We found ourselves in the bushes outside a huge mansion. Side by side, we peered in through the open window. Coleslaw pulled me aside, and spit into my ear. "Sorry about that, Blithering. The man we see through the window is none other than the evil Lord Gibraltar. We could wait until he goes to bed, and then search for the painting. However, I do not know what the painting looks like. Besides, the evil Lord Gibraltar may have hidden it somewhere. Therefore we must employ the standard ploy for this situation. Here, set these branches and twigs on fire. The prevailing wind will blow the smoke in through the window. When Lord Gibraltar foolishly thinks that his house is on fire, he will surely run to save his most valuable possession. When I say the word, shout 'Fire!'" And we shouted "fire," and various synonyms for "fire," as our shouting was becoming monotonous.
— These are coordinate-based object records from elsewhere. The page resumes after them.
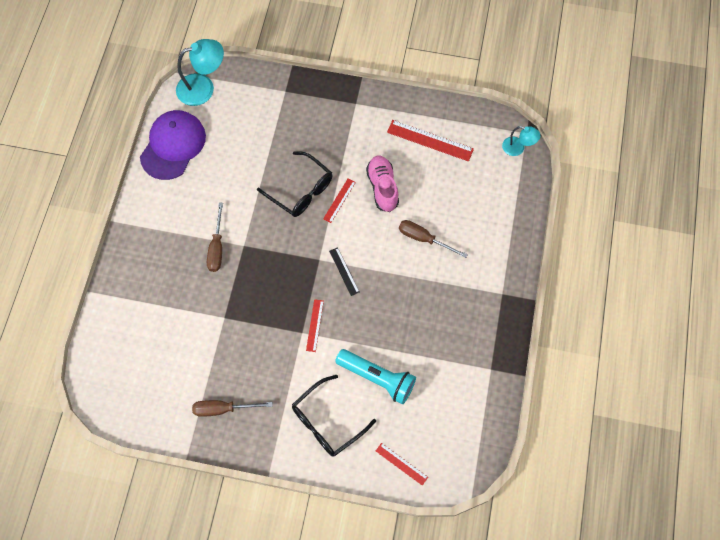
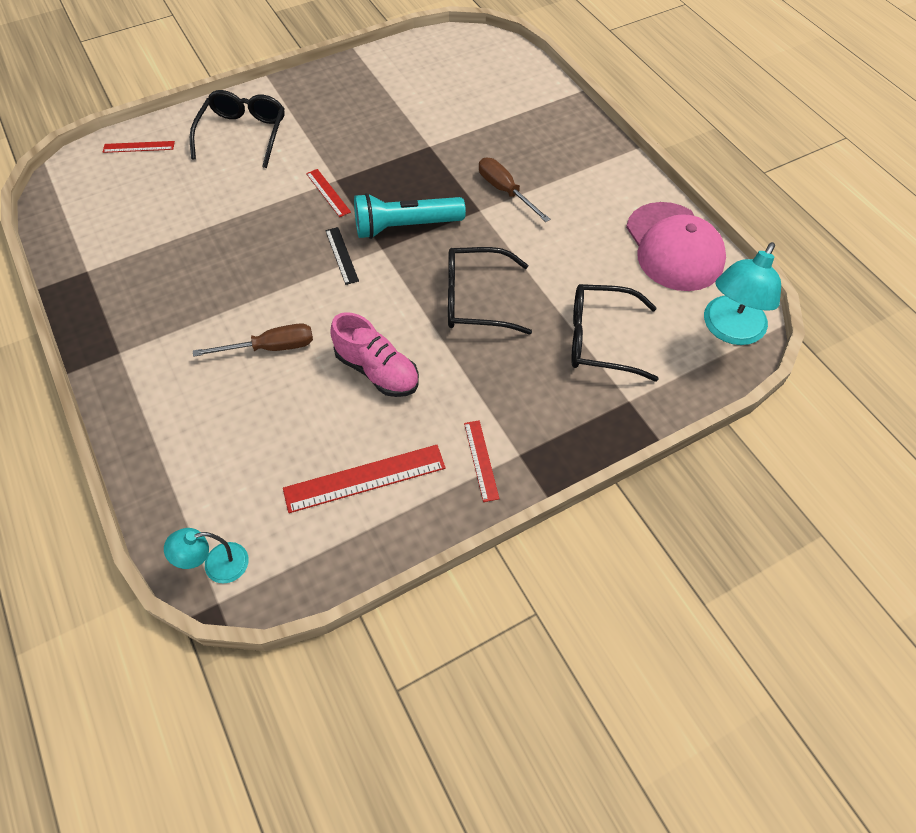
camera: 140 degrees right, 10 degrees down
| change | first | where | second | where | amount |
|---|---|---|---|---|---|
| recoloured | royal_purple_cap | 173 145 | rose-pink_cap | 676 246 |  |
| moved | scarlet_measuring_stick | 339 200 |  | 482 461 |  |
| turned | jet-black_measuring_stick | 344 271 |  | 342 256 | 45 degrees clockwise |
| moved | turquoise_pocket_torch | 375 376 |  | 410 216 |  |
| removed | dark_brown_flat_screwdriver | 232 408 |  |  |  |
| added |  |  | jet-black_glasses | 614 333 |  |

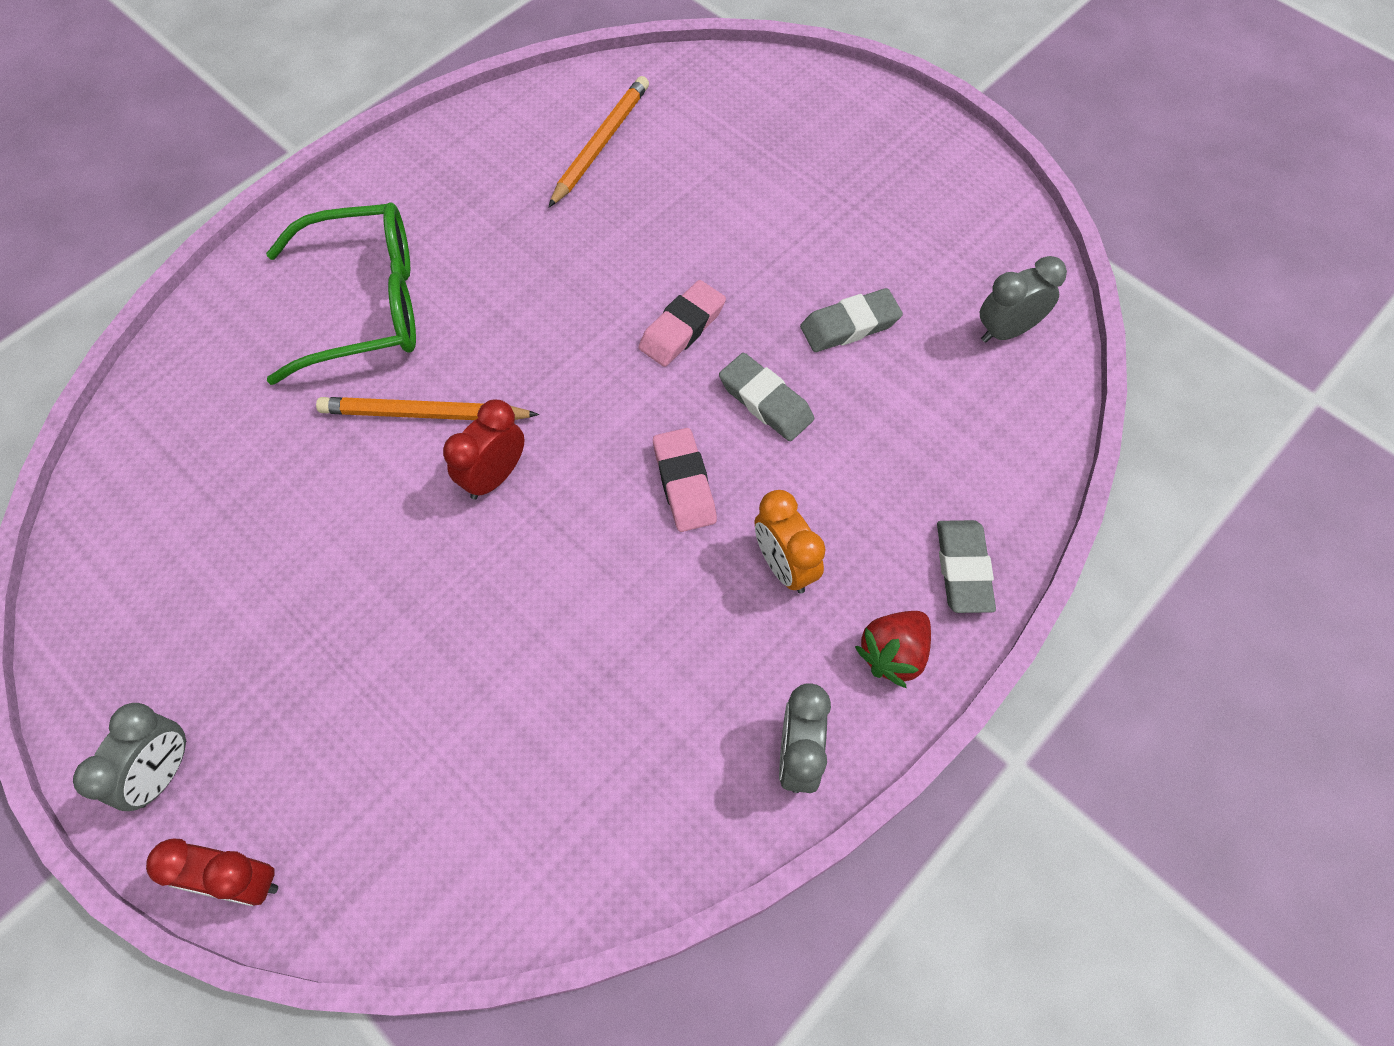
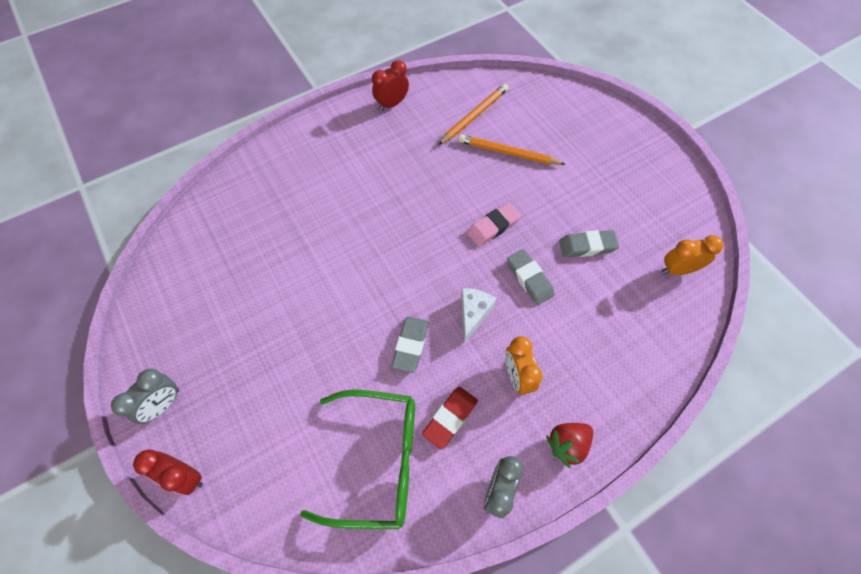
camera: 15 degrees right, 0 degrees up
| change | first | where | second | where | amount |
|---|---|---|---|---|---|
| moved | emerald_glasses | 341 293 |  | 357 459 |  |
| recoloured | gray_bedside_clock | 1023 299 | bright_orange_bedside_clock | 692 255 |  |
| moved | bright_orange_pencil | 427 408 |  | 512 149 |  |
| moved | scarlet_bedside_clock | 484 449 |  | 390 85 |  |
| replaced | rose-pink_pencil_eraser | 685 480 | white_piece_of_cheese | 479 316 |  |
| moved | gray_pencil_eraser | 966 566 |  | 410 345 |  |
| added |  |  | scarlet_pencil_eraser | 450 418 |  |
Later that night, back in 112C Dead End, "Coleslaw, have you noticed that the word 'monotonous' is rather monotonous?"
"Hm? Oh yes, you make a good point, Blithering. You may also notice that the word 'long' is not long. And the expression 'upside down' is not upside down, unless you are standing on your head when you say it, like this: upside down."
"It is certainly too bad that we did not recover the painting."
"Nevertheless, I consider our adventure a success. The evil Lord Gibraltar will no longer enjoy his ill-gotten painting. I am certain that it was lost in the fire."
"Yes Coleslaw, who would have thought that he would save his wife, instead of the painting?" We both shook our heads.